TEL AVIV — A bar mitzvah is meant to be a time of ceremony and celebration marking a child’s coming of age, but for one family Saturday, the young man at the center of the ritual may have already been forced to grow up far too fast after his older brother was one of dozens of people taken hostage by Hamas one week ago.
“Itay was very missed,” Orly Chen, 56, whose nephew Itay Chen, 19, a U.S.-Israeli dual citizen, was working for the Israeli military when Hamas is believed to have taken him hostage during its deadly ambush Oct. 7.
Itay Chen had been looking forward his little brother’s bar mitzvah and had worked to prepare for it “for so long,” his aunt said. “You know, I was looking at the door saying maybe he will be walking in every second and saying, ‘Here I am.'”
‘It’s already a week … where is he?’
The bar mitzvah came as Israel marked one week since Hamas militants swept through the country’s south, killing hundreds of people and taking dozens more hostage in an attack that shook the country and shocked the world, with families like Orly Chen’s still desperate for answers.
“The days are going by, and you know, it’s already a week. The question is, again, where is he?” she said.
Itay Chen is one of more than 100 people Hamas took hostage in last Saturday’s attack. Some families have received the unimaginable news since then that their loved ones had died, as at least 1,300 people in Israel have been killed in the conflict, while more than 1,900 people have been killed in Gaza.
The military arm of Hamas, the Qassam Brigades, said some hostages died as a result of Israeli airstrikes on places where they were being held. It further said in a post on Telegram that it had killed nine hostages, including four foreigners, in retaliation for the continued bombing of Gaza.
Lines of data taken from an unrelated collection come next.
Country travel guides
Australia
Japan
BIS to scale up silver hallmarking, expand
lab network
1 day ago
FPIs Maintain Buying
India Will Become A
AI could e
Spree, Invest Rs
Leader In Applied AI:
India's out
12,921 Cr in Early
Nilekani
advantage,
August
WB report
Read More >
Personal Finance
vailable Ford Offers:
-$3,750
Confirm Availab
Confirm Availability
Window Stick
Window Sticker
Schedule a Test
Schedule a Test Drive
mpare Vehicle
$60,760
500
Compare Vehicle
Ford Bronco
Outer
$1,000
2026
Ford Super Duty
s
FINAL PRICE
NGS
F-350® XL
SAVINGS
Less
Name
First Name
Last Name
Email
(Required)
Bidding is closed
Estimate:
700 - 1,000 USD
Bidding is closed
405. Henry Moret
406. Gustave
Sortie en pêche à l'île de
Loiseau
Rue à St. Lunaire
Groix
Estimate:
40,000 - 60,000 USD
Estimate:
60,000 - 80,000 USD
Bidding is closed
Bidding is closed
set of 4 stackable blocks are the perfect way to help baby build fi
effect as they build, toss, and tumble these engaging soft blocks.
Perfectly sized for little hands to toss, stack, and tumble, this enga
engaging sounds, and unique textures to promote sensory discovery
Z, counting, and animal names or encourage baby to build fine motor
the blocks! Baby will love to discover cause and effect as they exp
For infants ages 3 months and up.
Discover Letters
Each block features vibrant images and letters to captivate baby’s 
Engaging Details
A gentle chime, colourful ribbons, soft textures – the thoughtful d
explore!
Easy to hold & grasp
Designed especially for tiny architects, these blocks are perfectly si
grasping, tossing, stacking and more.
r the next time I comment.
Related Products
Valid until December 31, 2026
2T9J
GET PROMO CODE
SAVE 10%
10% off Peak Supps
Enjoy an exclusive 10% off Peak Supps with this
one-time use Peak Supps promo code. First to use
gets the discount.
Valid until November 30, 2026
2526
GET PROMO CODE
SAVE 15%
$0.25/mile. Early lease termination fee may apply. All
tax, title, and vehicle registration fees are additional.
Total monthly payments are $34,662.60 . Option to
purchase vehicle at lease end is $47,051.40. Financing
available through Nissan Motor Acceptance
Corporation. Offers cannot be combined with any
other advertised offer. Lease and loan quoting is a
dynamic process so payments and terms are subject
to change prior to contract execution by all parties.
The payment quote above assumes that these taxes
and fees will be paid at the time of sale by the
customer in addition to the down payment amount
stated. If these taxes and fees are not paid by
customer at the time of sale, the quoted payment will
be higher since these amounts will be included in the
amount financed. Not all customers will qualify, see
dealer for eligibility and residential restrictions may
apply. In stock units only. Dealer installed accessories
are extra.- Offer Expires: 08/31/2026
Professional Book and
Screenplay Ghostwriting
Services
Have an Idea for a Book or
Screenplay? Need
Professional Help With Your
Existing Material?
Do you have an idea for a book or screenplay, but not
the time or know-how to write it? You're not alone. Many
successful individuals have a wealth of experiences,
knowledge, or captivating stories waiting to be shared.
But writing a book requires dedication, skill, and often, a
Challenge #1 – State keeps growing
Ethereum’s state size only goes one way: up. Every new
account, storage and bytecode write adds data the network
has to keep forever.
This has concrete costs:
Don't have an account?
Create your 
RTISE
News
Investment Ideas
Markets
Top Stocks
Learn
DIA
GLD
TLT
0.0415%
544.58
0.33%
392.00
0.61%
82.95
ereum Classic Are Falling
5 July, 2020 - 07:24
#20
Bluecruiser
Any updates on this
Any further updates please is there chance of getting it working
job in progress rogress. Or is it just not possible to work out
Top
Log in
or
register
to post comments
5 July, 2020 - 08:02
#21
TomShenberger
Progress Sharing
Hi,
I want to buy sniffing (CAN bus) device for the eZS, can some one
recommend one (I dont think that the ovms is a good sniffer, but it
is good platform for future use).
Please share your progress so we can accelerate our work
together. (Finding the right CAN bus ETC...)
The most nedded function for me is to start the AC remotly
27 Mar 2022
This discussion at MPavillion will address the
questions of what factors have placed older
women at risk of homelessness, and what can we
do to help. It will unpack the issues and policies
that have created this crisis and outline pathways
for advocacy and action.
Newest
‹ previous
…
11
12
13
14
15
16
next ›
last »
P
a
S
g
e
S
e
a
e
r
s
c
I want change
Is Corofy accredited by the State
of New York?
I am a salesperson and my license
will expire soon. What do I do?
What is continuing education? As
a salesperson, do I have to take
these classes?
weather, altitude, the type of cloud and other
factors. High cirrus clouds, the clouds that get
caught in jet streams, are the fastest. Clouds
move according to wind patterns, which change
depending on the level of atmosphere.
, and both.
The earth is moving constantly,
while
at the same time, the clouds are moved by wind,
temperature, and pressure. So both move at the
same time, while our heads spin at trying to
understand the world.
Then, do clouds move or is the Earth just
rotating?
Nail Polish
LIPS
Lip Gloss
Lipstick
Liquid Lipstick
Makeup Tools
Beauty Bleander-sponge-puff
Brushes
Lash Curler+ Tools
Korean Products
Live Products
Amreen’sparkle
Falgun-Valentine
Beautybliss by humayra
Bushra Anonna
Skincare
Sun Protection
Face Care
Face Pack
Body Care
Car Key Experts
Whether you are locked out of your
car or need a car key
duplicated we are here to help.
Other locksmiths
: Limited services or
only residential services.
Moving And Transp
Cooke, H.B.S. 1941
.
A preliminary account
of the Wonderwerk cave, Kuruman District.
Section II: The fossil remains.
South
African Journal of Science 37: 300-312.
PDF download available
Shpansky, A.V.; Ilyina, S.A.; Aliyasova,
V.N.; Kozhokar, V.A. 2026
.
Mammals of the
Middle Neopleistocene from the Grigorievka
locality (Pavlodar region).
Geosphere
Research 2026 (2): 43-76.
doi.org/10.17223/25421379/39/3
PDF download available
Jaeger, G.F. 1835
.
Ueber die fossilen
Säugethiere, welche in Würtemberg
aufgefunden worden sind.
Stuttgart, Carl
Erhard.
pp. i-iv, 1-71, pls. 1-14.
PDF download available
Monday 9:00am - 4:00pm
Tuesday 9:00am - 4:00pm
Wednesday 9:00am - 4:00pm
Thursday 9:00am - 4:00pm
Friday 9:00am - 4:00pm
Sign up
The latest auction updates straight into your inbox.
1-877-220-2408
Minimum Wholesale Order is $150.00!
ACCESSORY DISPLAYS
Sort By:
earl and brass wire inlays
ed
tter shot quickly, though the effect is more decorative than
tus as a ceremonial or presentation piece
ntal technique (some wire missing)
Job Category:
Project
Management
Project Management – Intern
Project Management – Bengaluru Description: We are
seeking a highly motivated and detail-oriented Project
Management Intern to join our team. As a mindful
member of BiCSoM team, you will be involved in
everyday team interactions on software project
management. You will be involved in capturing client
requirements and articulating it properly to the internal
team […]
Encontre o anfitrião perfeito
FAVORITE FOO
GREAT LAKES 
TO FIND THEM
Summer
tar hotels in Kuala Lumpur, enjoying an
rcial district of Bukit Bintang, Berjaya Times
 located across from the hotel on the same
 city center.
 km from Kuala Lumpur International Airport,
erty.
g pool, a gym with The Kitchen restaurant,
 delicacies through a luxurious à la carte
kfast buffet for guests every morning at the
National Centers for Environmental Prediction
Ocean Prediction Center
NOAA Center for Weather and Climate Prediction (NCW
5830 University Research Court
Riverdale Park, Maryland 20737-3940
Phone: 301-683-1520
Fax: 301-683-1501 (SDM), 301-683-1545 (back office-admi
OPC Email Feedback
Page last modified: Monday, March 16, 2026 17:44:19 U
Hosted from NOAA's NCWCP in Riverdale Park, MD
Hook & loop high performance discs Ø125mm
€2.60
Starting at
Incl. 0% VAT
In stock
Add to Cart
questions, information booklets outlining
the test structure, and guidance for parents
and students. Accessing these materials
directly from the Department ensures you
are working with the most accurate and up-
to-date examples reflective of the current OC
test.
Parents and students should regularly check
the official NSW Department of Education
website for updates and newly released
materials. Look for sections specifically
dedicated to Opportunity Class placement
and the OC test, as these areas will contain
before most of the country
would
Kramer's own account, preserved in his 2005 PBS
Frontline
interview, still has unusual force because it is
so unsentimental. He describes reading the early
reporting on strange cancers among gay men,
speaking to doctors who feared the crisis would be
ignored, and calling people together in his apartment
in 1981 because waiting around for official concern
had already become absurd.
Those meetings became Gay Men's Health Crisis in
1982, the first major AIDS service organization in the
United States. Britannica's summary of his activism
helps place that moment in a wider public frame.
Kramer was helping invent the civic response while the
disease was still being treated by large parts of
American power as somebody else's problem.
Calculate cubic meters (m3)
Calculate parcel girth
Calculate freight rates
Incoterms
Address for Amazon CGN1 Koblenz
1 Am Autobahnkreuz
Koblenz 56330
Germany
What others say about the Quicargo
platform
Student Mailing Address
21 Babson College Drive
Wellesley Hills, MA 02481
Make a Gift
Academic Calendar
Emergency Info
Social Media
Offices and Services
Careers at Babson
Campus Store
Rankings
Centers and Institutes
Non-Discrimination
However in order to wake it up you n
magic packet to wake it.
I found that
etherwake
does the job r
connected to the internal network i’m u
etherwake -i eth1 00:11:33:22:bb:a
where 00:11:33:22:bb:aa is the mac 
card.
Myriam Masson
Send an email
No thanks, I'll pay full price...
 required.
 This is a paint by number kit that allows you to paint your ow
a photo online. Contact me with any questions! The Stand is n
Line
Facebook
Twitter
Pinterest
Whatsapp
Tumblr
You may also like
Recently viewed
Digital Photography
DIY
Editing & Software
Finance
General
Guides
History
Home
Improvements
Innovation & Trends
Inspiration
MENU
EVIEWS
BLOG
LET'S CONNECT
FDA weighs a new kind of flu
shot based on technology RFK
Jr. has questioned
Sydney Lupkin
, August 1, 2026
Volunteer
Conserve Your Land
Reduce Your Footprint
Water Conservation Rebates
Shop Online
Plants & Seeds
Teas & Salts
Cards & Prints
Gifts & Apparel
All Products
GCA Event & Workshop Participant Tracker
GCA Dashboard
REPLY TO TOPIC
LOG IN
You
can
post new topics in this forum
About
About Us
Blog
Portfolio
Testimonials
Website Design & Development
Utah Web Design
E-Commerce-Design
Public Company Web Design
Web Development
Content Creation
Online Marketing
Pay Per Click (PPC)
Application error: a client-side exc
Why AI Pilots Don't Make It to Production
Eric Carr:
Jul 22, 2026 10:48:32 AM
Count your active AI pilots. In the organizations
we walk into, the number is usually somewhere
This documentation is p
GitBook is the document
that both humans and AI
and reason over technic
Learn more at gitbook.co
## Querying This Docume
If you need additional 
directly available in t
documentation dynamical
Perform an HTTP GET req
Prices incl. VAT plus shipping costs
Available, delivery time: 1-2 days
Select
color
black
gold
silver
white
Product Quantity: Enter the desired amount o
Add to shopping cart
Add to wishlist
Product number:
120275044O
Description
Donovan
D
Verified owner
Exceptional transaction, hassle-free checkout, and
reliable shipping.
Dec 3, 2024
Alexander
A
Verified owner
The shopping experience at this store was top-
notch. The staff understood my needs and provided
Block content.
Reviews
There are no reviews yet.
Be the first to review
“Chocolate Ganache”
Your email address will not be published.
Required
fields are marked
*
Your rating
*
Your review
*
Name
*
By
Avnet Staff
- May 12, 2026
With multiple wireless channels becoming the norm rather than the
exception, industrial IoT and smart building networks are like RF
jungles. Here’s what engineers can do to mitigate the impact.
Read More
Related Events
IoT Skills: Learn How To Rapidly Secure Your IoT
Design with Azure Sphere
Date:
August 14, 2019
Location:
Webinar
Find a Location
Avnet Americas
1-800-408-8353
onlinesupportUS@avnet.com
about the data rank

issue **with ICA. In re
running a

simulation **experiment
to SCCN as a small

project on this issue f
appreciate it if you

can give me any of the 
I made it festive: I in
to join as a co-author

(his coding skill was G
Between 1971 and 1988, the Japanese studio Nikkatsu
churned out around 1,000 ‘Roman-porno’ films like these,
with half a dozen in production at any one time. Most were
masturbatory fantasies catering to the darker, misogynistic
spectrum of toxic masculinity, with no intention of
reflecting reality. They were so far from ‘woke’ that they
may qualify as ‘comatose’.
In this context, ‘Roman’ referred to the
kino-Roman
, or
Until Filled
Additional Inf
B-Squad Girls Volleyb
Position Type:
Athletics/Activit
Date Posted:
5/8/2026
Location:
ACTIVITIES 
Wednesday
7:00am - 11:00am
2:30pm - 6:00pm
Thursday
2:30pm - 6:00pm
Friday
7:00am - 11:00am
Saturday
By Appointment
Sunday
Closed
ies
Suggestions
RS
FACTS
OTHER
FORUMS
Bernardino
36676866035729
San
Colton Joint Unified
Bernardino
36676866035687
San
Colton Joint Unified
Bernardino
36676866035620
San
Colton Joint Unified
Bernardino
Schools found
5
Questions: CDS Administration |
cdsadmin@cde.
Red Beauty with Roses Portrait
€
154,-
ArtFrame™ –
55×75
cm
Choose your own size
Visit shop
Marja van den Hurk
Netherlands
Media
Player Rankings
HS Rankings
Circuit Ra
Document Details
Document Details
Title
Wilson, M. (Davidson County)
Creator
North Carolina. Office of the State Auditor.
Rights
NBC News was not immediately able to independently verify either claim.
‘We’re still waiting for an answer’
Orly Chen’s family was one of the U.S.-Israeli families whom President Joe Biden met with for more than an hour in a Zoom call Friday.
Orly Chen said the call brought her and her loved ones some relief, saying Biden “gave hope.”
“He was very supportive,” she said, adding that he seemed to want to “hear what’s going on with the families,” with the call stretching longer than she had initially expected.
Orly Chen said her family still has yet to hear much from Israeli leaders, however.
She said she was disappointed by the lack of communication, saying: “President Biden has a few other things to take care of, but he had the time to sit for an hour and a half with the families. … The president of Israel doesn’t even have five minutes.”
“We’re still waiting for Itay to come home,” she said. “We’re still waiting for an answer. Where is he?”
‘I try to stay optimistic’
Dozens of families are similarly waiting to learn whether they will ever be reunited with their missing loved ones again.
“Still no news from Celine,” said Ido Nagar, 33, whose wife, Celine Ben David Nagar, 32, was taken hostage last Saturday morning as she drove into southern Israel toward the festival where dozens of revelers were killed.
Ben David Nagar was traveling in a car with two friends when she told her husband that she was turning back after hearing sirens. The last thing he heard from her was that she was afraid turning back had been a “mistake” and that armed men were on the road.
Nagar was the one to find his wife’s car with bullet holes visible on the driver’s side of the vehicle, its windows smashed and blood outside the car.
Just Friday, Nagar said, he was at a funeral to bury one of the two friends she had been traveling with after they were found dead. “The other friend is still missing,” he said. “I try to stay optimistic … that maybe she’s alive,” Nagar said of his wife, with whom he recently welcomed a baby, Ellie.
“If I start thinking about it all, what can happen to her there, the negative that can happen, it’s tearing me apart,” he said. “I don’t know what to tell you. I just hope that she comes back.”